Rights offerings have the desirable feature of reducing the potential issues that arise around the fiduciary duties of directors when approving the offering, since existing stockholders are given an equal and ratable chance to participate in the offering.

Exploding Preferred Stock

‘Exploding’ preferred stock is the term used to describe a series of convertible preferred stock with a liquidation preference ahead of the common stock and which is convertible into common stock of the company. The conversion of the preferred stock is initially limited on an as-converted basis to the maximum amount of voting power allowed by the relevant stock exchange without requiring a stockholder vote to approve the transaction (typically 19.99% of the existing voting power before the issuance).

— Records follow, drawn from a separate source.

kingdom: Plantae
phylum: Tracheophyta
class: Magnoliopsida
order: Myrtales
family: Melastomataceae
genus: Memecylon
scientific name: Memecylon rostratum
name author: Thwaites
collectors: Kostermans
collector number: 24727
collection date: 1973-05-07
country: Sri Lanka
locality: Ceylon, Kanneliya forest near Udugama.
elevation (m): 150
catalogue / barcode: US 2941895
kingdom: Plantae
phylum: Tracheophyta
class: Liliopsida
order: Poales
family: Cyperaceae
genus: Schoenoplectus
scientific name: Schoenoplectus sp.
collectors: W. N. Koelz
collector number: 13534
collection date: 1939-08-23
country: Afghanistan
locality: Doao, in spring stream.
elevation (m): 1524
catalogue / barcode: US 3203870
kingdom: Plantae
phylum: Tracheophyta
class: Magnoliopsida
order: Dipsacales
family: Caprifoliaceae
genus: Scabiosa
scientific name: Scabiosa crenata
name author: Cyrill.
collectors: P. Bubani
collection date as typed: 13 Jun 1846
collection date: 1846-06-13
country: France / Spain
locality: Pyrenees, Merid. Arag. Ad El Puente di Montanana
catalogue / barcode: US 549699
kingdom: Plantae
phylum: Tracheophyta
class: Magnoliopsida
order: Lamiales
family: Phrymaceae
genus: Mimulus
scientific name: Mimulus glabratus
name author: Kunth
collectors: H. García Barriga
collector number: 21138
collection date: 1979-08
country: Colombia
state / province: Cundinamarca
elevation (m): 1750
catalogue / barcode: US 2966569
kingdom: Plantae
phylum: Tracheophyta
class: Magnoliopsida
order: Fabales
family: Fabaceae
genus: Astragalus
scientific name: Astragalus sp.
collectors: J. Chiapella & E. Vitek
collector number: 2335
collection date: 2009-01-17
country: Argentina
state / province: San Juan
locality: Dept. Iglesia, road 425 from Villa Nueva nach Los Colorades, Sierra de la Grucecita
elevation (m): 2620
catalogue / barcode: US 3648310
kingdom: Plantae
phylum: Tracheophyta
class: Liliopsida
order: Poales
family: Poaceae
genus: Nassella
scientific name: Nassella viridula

The preferred stock usually automatically converts to common stock at a higher conversion percentage on further receiving the required stockholder and/or regulatory approvals for the investment transaction. If the approvals are not obtained by a certain date, the preferred stock becomes more favorable to the investor by requiring accrual and/or payment of dividends at a high dividend rate that increases incrementally every few months until the approvals are obtained. Therefore, the preferred stock ‘explodes’ and begins to take value away from the common stockholders if the investment transaction is not approved within a certain date of the investment.

Exploding preferred stock is used when the company’s common stock is listed on a stock exchange and it needs the cash on its balance sheet before the required stockholder approval of the ultimate common stock issuance can be obtained. The relevant stock exchanges all have rules or interpretations that the terms of the preferred stock cannot be coercive or draconian in obtaining stockholder approval, but can be large enough to properly receive stockholder approval.

There is not always a need nor is it always desirable to file for bankruptcy.  Consulting with a team of attorneys well-versed in the alternatives can allow your company to preserve its good reputation and its flexibility in the years after the economic and social dust has settled on the COVID-19 pandemic.